TASK INPUT -
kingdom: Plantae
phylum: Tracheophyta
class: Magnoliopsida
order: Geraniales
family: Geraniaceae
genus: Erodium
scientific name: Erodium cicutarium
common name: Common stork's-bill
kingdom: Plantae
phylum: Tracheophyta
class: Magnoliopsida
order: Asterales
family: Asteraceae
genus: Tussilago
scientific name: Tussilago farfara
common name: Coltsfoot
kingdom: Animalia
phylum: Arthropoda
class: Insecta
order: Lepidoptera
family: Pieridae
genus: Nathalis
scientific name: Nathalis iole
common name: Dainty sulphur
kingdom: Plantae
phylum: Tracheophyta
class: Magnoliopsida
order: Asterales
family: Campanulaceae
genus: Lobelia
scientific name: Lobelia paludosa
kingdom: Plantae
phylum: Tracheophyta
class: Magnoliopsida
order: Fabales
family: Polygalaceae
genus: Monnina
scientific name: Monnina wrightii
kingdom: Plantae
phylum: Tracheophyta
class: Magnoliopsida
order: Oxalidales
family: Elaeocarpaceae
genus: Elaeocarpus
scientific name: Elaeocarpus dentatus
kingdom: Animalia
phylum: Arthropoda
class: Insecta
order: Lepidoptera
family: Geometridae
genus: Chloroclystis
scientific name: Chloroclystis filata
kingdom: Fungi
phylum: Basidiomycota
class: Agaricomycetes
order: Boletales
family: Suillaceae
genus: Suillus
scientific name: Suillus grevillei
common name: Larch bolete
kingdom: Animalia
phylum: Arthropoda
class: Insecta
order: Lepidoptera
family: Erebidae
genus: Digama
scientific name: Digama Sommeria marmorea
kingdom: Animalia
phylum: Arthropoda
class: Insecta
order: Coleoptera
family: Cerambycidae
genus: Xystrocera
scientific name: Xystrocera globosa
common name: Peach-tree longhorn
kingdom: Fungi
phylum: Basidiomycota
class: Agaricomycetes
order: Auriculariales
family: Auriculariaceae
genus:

TASK INSTRUCTIONS -
Edit the listing above so that each "scientific name" becomes "binomial name", and reproduce every line with nothing else altered.

FINAL ANSWER -
kingdom: Plantae
phylum: Tracheophyta
class: Magnoliopsida
order: Geraniales
family: Geraniaceae
genus: Erodium
binomial name: Erodium cicutarium
common name: Common stork's-bill
kingdom: Plantae
phylum: Tracheophyta
class: Magnoliopsida
order: Asterales
family: Asteraceae
genus: Tussilago
binomial name: Tussilago farfara
common name: Coltsfoot
kingdom: Animalia
phylum: Arthropoda
class: Insecta
order: Lepidoptera
family: Pieridae
genus: Nathalis
binomial name: Nathalis iole
common name: Dainty sulphur
kingdom: Plantae
phylum: Tracheophyta
class: Magnoliopsida
order: Asterales
family: Campanulaceae
genus: Lobelia
binomial name: Lobelia paludosa
kingdom: Plantae
phylum: Tracheophyta
class: Magnoliopsida
order: Fabales
family: Polygalaceae
genus: Monnina
binomial name: Monnina wrightii
kingdom: Plantae
phylum: Tracheophyta
class: Magnoliopsida
order: Oxalidales
family: Elaeocarpaceae
genus: Elaeocarpus
binomial name: Elaeocarpus dentatus
kingdom: Animalia
phylum: Arthropoda
class: Insecta
order: Lepidoptera
family: Geometridae
genus: Chloroclystis
binomial name: Chloroclystis filata
kingdom: Fungi
phylum: Basidiomycota
class: Agaricomycetes
order: Boletales
family: Suillaceae
genus: Suillus
binomial name: Suillus grevillei
common name: Larch bolete
kingdom: Animalia
phylum: Arthropoda
class: Insecta
order: Lepidoptera
family: Erebidae
genus: Digama
binomial name: Digama Sommeria marmorea
kingdom: Animalia
phylum: Arthropoda
class: Insecta
order: Coleoptera
family: Cerambycidae
genus: Xystrocera
binomial name: Xystrocera globosa
common name: Peach-tree longhorn
kingdom: Fungi
phylum: Basidiomycota
class: Agaricomycetes
order: Auriculariales
family: Auriculariaceae
genus:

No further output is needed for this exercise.